----- Passage shown

Framework of our approach: the whole framework includes feature extractor, the TDPN network and the post-processing. Our TDPN network consists of modified SSAD basic layers, Temporal Deconvolution Fusion (TDF) modules, anchor layers and prediction layers. NMS is used to filter out duplicate detection results

Temporal Action Detection. Affected by the object detection methods, temporal action detection approaches are also broadly divided into “proposals by classification” framework and unified framework. For the previous framework, many methods for generating action proposals have been proposed, such as Sparse-prop [9] and TURN [6]. In the classification process, earlier works [11, 17, 33] mainly use hand-crafted features to classify action proposals. Recently, many approaches extract appearance and motion features using deep neural network [31, 34, 35] to detect action instances, which improves detection performance. Segment-CNN [35] proposes three segment-based 3D ConNets for detecting action: proposal network, classification network and localization network. Structured segment network (SSN) [34] models temporal structure of action instances via a structured temporal pyramid and a decomposed discriminative model. Based on Faster R-CNN framework, recently proposed TAL-Net [3] network improves receptive field alignment by a multi-tower network and exploits temporal context by extending receptive fields. Different from TAL-Net network, our TDPN model constructs temporal feature pyramid by using temporal convolution and deconvolution for detecting action instances directly without proposal generation process. UntrimmedNet [27] is a weakly supervised architecture, in which classification module and selection module are developed to learn action models and detect action instances respectively. Recurrent neural networks (RNNs) are also used to learn temporal information in many action detection methods [32, 33]. The unified framework eliminates the proposal generation stage and predict action categories and location offsets simultaneously, such as SSAD [16] and SS-TAD [12]. Our TDPN model also adopts the unified framework to detect action instances in untrimmed videos.

----------

■ **Problems and tasks**:
a) Sum up the passage on temporal action detection in two sentences.
b) Go on with the passage on temporal action detection, picking up right after its last sentence.
The material that follows has no connection to the passage on temporal action detection.

----- Dataset

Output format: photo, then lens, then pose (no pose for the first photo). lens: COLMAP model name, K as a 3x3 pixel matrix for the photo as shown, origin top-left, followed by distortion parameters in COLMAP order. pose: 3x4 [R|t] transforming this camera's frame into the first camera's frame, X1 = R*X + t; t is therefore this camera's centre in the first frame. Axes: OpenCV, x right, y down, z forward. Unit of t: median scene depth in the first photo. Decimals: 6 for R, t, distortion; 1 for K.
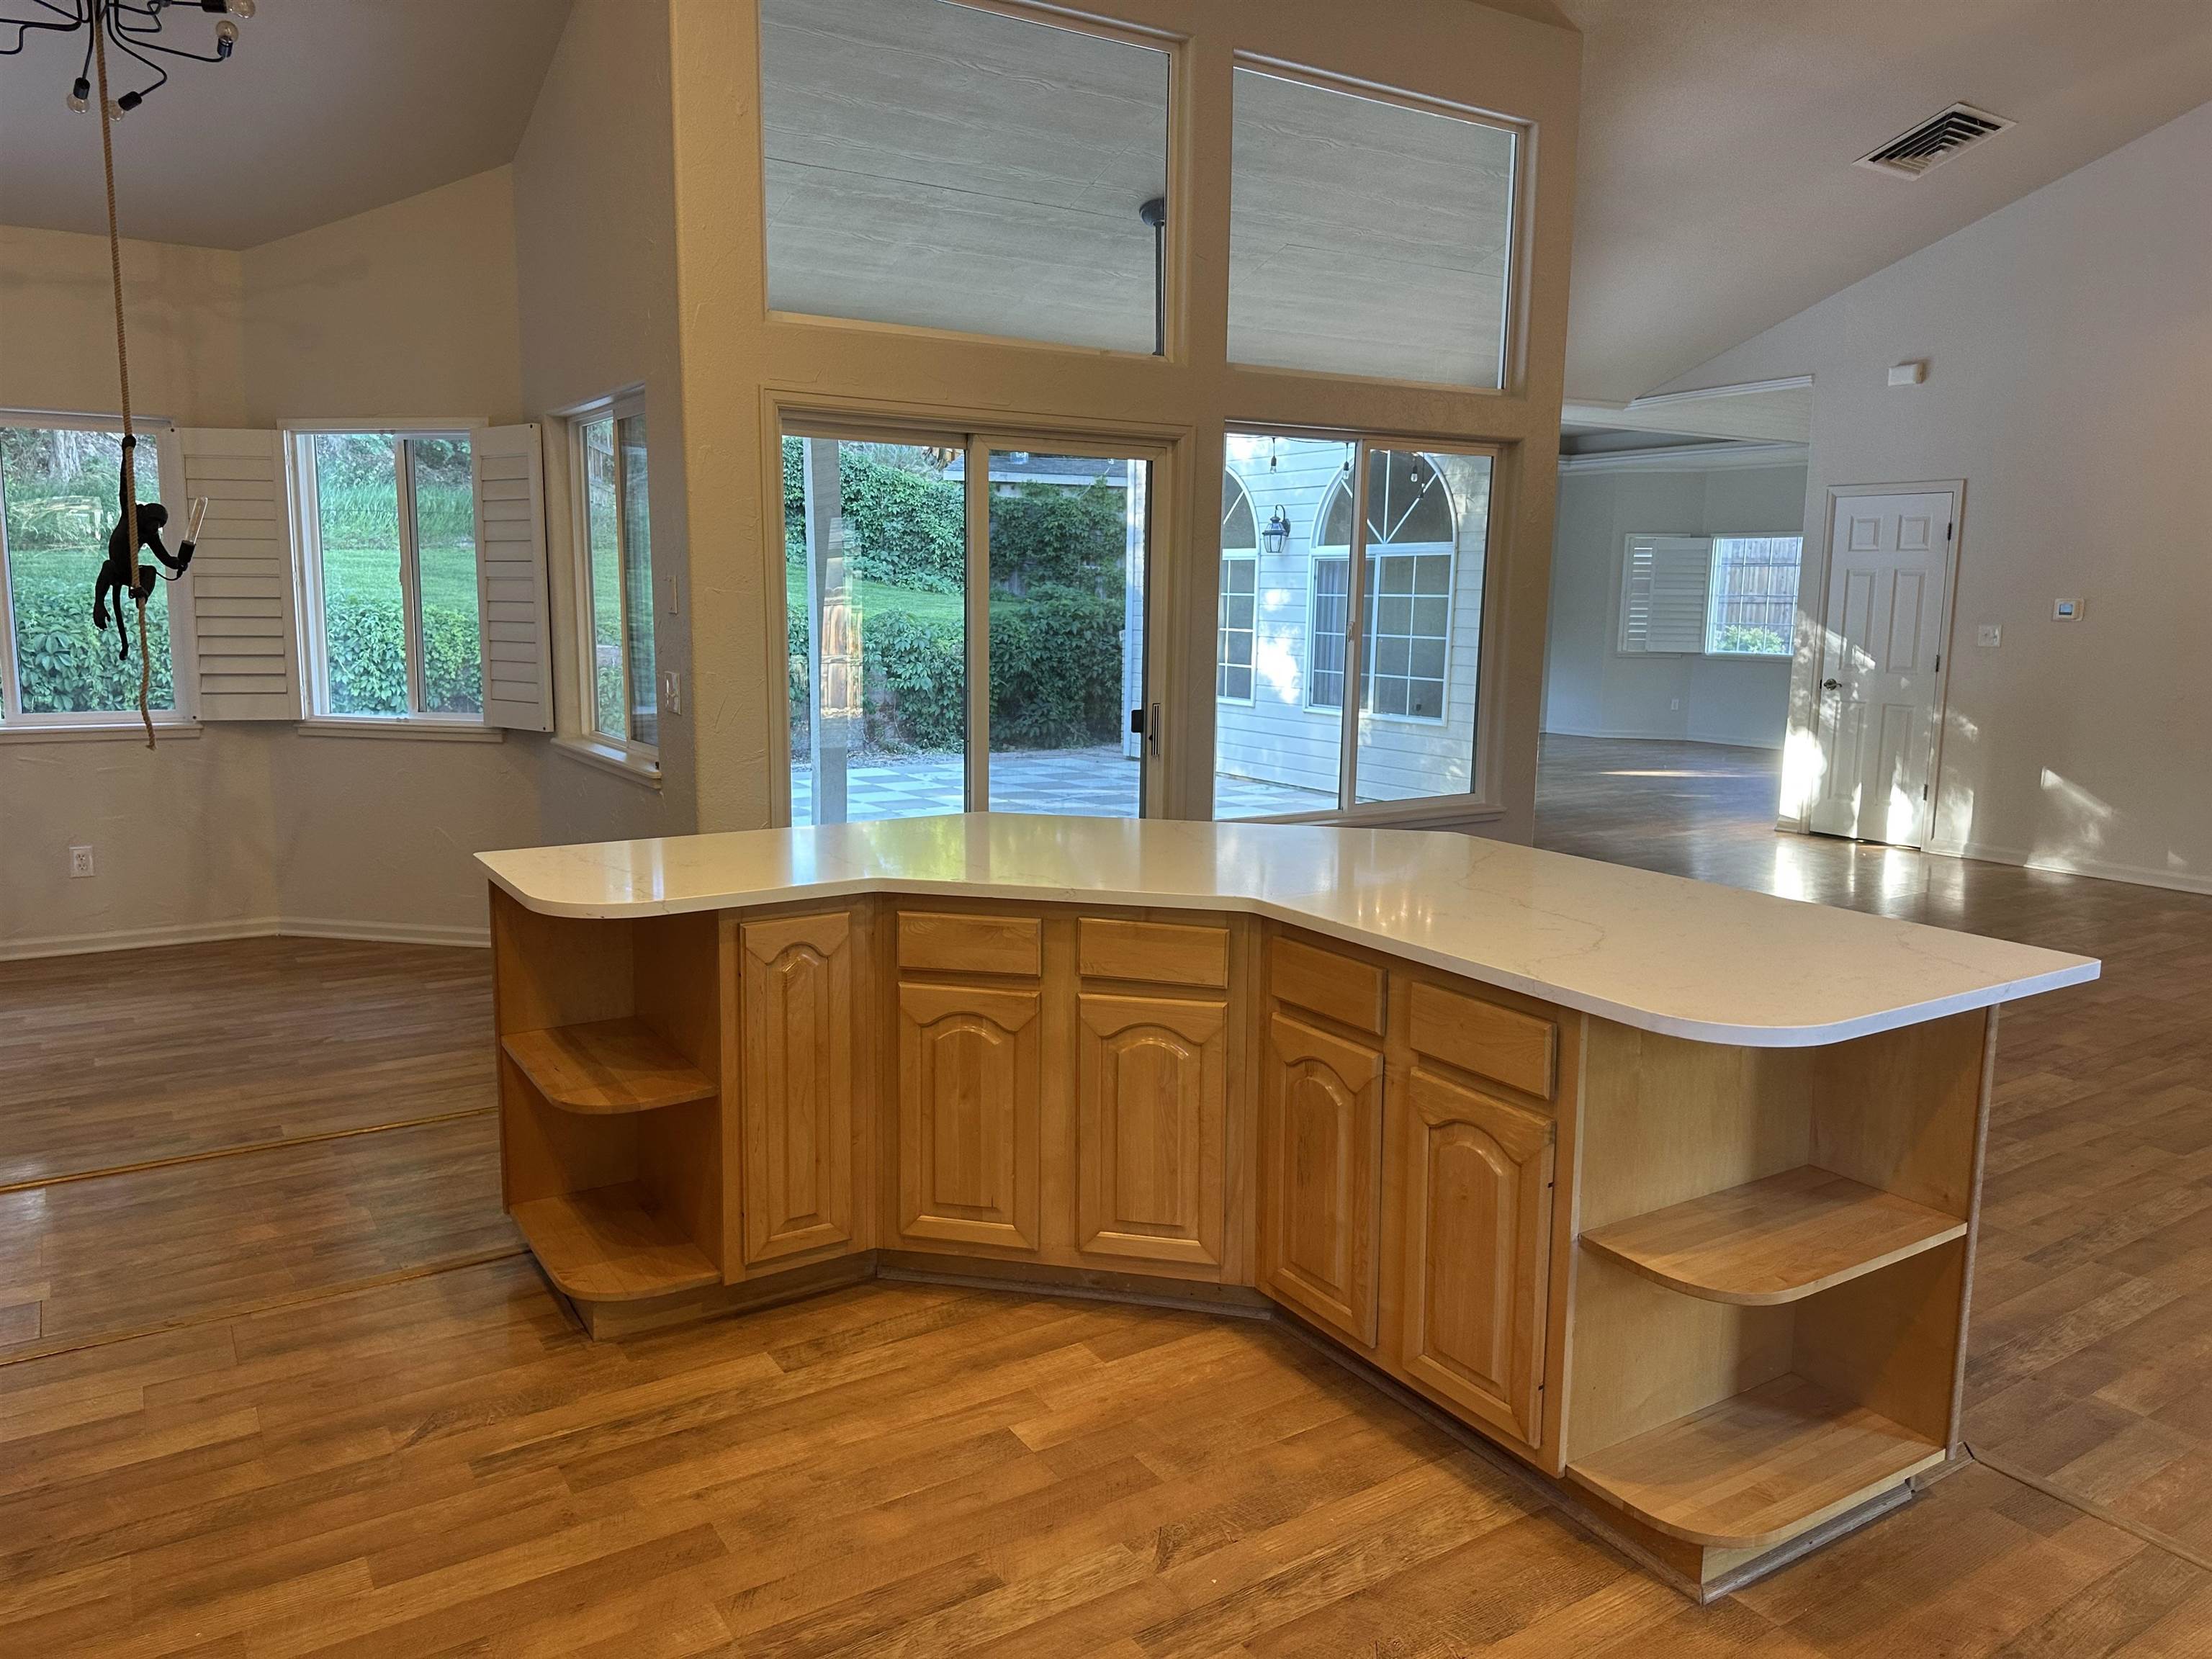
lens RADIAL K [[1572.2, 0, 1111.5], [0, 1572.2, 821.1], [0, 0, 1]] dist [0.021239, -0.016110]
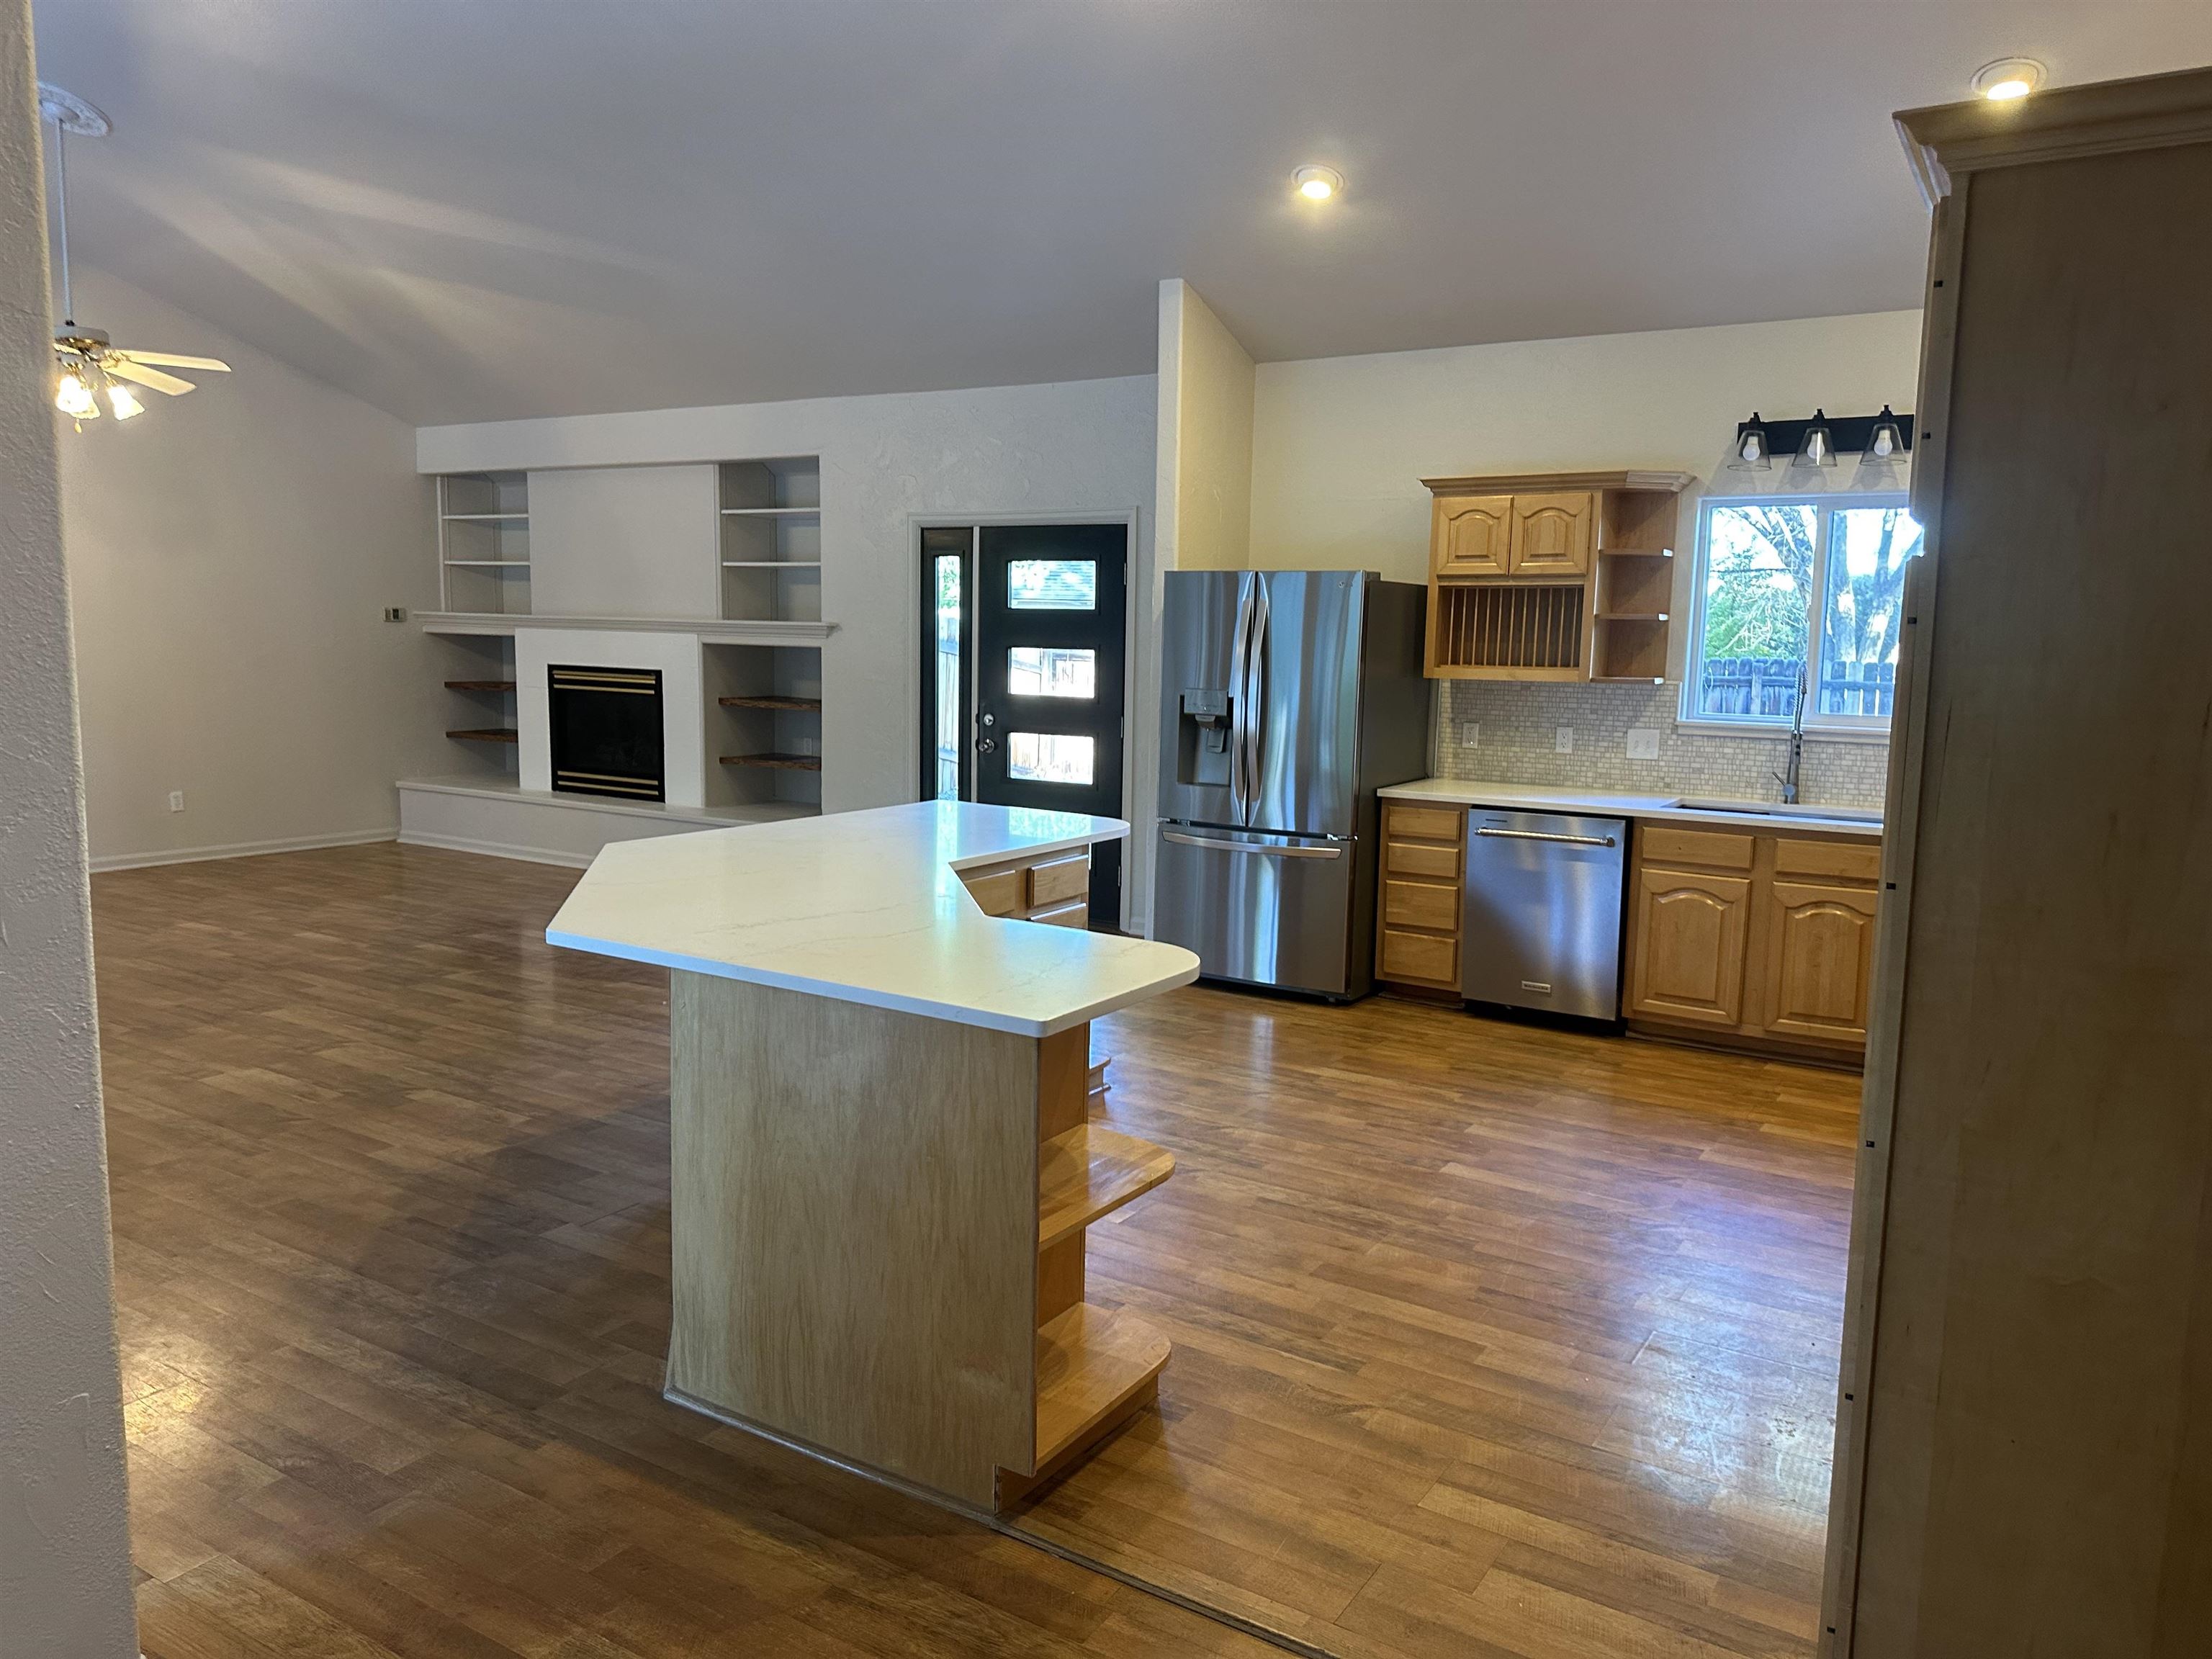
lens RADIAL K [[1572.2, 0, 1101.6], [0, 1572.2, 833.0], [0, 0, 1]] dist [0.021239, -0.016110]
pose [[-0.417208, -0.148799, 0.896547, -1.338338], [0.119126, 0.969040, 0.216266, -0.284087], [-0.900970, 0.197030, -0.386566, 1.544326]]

----------
----- Dataset

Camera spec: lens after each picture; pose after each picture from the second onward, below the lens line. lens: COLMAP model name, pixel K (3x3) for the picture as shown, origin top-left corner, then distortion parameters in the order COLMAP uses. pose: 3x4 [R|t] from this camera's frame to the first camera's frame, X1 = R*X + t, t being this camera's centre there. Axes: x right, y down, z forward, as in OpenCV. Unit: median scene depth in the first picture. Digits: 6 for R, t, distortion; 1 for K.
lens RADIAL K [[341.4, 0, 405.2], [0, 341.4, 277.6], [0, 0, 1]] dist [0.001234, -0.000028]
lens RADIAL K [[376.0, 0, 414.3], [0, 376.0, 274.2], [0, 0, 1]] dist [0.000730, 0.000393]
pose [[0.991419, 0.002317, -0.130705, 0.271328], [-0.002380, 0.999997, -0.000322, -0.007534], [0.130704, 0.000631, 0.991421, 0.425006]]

----------

■ **Task results**:
a) Influenced by object detection, temporal action detection methods fall broadly into a "proposals by classification" framework and a unified framework, which drops the proposal generation stage and predicts action categories and location offsets at the same time. The TDPN model follows the unified framework, building a temporal feature pyramid with temporal convolution and deconvolution to detect action instances in untrimmed videos directly, and NMS then filters out duplicate detection results.

b)
3 Approach

In this section, we introduce our Temporal Deconvolution Pyramid Network (TDPN) and the training procedure. As shown in Fig. 1, the whole architecture of system consists of feature extractor, the TDPN network and the post-processing. Initial feature pyramid is obtained by temporal convolution in modified SSAD basic layers, and a new Temporal Deconvolution Fusion (TDF) module is developed to extract strong semantic features with multiple temporal resolution. In the post-processing, NMS is used to remove repeatable results to obtain final detection results. We will describe each component and training procedure in details.

Fig. 2.

Unit-level feature extraction. A untrimmed video is divided into units which consists of frame volume and stacked optical flow and unit-level feature sequences are extracted by two-steam network as the input of our TDPN model

3.1 Video Unit Feature Extraction

We adopt deep two-stream network [30] to extract feature sequences as the input of TDPN model, where spatial CNN network uses ResNet [8] model and temporal CNN network adopts BN-Inception model [10]. A untrimmed video V is divided into \({T_v}/{m_u}\) consecutive units where \({m_u}\) is the number of frames in a unit and \({T_v}\) is the number of frames in V. We pad the video in tail with last frame so that each unit has the same length \({m_u}\). Note that units are not overlapped with each other. As shown in Fig. 2, a frame volume with 8 frames is sampled uniformly from a unit, which is fed into the spatial network to extract features of “Flatten_673” layer. We compute the mean of these 8 feature vectors as unit-level appearance feature. Stacked optical flow field is calculated from 6 consecutive frames at the center of a unit, which is fed into the temporal network to extract motion feature of “global pool” layer. The appearance feature vector and the motion feature vector are concatenated as the feature vector of a unit.

Given a untrimmed video V, we can extract a unit-level feature sequence. Since the length of video is various, we use a sliding window with fixed length to divide the feature sequence into segments as the input of the TDPN model.

3.2 TDPN Network

We propose the TDPN model, which consists of modified SSAD basic layers, Temporal Deconvolution Fusion (TDF) modules, anchor layers and prediction layers. A key innovation is to strengthen semantics of multiscale features by using TDF modules in the top-down pathway, which improves significantly detection performance. The post-processing step of TDPN model is simple and only NMS is used to filter out duplicate detection results.

Modified SSAD Basic Layers. In the bottom-up pathway of our TDPN model, the modified SSAD basic layers is used, which consists of base layers and three temporal convolutional layers, as shown in Fig. 1.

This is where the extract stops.